Quick question, why is it that in Tagalog, you use the affix *"nakikipag-"* with *"usap"* instead of it's normal Actor Focus conjugation *"nag-?"*  To put it in an example:

_"*Nakikipag*-usap kay Romel."_
I was talking to Romel.
*
INSTEAD OF:*

_"Nag-uusap kay Romel."_

I'm assuming that's just a rule?  What other words use this rule?  Are there any other prefixes I should know about that are irregular?  If you could give me insight on this, that would be great.


----------



## niernier

nakikipag-(insert root verb here) implies an action that a person does together with another person or group of person wherein there is an *interaction *between the two. There are only a few verbs which use this conjugation. Some of these are:

*nakikipag-away* away is the root word meaning "to fight/argue/quarrel"
*nakikipag-ugnayan* ugnay is the root word meaning "to make contact"
*nakikipag-tulungan* tulong is the root word meaning "to help"
*nakikipaghalikan* halik is the root word meaning "to kiss"
_
Note: _Sometimes there is a suffix -an. I don't know how to explain it but just memorize them as it is.
nakikipag- is in present tense. To make it past, use nakipag-

_nag-uusap_ kay Romel is not a wrong conjugation. You talk together "with" Romel so you should use 'nakikipag'. The important point here is that there is an element of interaction. So you say:
*Nakikipag-usap ako kay Romel*. I am talking to Romel.

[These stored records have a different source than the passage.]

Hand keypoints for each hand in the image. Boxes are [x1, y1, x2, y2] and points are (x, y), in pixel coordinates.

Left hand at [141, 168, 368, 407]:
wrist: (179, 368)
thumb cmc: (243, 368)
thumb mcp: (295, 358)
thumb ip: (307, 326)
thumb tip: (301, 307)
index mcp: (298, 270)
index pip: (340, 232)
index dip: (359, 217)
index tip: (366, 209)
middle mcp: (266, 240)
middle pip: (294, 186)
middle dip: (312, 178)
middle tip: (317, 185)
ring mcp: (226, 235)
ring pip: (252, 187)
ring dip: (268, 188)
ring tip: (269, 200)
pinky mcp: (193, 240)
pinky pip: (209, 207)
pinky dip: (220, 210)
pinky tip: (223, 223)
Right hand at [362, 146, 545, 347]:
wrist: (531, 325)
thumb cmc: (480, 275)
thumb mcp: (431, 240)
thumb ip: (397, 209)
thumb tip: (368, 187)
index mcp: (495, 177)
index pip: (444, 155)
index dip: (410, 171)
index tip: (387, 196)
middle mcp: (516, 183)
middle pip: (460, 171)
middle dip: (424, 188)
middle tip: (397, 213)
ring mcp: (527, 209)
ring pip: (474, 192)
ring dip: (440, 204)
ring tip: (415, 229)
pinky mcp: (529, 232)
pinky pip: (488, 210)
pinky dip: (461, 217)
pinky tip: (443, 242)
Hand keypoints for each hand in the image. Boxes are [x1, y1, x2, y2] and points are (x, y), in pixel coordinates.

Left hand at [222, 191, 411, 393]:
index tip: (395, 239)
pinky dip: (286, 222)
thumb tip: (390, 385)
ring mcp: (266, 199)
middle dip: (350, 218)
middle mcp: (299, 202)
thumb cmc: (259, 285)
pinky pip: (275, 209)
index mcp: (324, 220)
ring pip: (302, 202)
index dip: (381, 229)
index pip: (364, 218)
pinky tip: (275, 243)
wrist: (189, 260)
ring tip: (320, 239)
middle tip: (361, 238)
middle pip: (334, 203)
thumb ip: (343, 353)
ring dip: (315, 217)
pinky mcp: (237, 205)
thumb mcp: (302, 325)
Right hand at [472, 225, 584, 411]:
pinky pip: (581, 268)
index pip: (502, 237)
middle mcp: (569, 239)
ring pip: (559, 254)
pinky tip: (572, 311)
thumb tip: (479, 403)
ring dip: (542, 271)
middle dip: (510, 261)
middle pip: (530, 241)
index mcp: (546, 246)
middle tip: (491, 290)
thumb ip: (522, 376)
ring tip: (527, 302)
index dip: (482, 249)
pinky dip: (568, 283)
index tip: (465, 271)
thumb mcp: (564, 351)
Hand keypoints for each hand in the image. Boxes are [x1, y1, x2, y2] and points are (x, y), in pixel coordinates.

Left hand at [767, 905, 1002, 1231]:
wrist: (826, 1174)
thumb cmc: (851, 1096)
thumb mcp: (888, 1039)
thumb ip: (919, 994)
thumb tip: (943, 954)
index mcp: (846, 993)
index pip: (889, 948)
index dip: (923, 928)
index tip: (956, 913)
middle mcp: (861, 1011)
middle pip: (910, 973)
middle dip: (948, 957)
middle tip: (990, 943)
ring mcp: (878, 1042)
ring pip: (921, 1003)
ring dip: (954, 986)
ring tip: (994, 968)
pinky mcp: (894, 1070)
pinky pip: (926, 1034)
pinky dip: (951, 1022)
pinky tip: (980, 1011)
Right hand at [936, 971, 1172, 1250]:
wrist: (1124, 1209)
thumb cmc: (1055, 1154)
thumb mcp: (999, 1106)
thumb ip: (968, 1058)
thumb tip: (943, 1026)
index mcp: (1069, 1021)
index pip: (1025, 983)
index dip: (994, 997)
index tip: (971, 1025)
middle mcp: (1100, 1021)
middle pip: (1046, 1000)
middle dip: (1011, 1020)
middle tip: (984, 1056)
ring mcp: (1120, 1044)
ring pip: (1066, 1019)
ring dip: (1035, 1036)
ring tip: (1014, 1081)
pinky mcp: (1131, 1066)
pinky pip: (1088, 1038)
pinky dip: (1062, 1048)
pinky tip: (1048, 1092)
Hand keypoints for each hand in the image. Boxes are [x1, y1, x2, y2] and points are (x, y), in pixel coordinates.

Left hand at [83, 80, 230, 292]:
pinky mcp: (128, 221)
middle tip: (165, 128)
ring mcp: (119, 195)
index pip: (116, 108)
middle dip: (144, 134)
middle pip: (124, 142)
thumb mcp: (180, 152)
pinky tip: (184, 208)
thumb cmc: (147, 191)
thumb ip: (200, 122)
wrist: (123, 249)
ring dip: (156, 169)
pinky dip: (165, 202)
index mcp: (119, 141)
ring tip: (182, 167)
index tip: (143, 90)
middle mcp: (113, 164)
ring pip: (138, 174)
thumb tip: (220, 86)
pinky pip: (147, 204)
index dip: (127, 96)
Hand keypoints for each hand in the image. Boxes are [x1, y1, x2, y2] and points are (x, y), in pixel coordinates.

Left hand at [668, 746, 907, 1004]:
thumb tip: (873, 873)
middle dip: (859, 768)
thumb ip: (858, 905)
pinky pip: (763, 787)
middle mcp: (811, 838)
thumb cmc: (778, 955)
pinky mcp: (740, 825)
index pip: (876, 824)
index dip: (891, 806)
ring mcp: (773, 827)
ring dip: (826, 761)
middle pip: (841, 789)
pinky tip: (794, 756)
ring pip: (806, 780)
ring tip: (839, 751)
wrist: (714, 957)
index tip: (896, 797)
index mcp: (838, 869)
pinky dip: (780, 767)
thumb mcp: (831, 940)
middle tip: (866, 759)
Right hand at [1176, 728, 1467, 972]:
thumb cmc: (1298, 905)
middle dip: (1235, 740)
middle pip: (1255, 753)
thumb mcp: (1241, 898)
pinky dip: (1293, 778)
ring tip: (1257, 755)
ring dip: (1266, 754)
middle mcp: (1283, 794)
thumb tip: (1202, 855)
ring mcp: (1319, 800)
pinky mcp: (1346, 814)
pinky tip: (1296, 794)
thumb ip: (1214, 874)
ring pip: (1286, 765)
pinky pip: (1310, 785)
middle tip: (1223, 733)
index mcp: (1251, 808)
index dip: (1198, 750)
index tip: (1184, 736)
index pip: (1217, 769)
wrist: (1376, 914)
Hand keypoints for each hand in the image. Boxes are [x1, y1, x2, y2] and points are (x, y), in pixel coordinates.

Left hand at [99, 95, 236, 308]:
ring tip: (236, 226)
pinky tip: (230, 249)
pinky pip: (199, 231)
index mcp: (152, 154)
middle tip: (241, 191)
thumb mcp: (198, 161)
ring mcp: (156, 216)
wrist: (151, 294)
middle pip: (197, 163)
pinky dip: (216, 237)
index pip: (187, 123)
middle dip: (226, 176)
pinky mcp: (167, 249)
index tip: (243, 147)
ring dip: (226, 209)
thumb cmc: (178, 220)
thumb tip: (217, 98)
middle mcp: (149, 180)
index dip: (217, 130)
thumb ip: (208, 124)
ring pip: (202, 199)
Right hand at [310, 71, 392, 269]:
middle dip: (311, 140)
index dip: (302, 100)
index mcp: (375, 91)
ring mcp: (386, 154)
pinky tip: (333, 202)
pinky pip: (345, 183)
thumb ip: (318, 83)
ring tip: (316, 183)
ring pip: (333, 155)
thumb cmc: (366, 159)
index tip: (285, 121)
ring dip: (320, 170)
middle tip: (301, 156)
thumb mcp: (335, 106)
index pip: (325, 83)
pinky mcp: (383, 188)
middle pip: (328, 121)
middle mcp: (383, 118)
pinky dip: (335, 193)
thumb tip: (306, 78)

You can use nag-uusap if you change the structure of the sentence.
*Nag-uusap kami ni Romel.* (we)Romel and I are talking.


----------



## romelako

Need I even post in this forum anymore?  I might as well PM you niernier lol.

Thanks a bunch.


----------



## rockjon

@romelako: You should continue to post in the forum so everyone can learn from your questions and the responses made by other forum members

@niernier: I thought that the root of ugnay meant connect or relate or in some cases link (though link is a type of making contact). It also might be one of those root words in Tagalog that has multiple meanings depending on the context or conjugation.
Ex:
Anong kaugnayan ng buwan sa anihan? What's the connection/relation of the moon to the harvest?
Kapag hindi _nag_-_ugnay_ nang mabuti ang ating utak at katawan, doon pumapasok o nararamdaman ang “Stress”.  If our brains and bodies are not connected well (or in sync), that's how you will feel stress or that's how stress will enter.


----------



## niernier

If I am to translate "nakikipag-ugnayan"(present tense) it would be,
"*to establish contact/connection/relationship*". Either of the these will do. There could be other possible translations that I failed to mention so again, it would depend on the context.

The way you learned the conjugations, _kaugnayan _and _nag-ugnay_, are also correct based on your sentences given. 

Romelako , though I appreciate a PM, I would appreciate it even more if you post your question in the forum. That way, other forum members can give their responses if ever I am mistaken. Also, everyone will know that there is a language called Tagalog spoken by Filipinos.


----------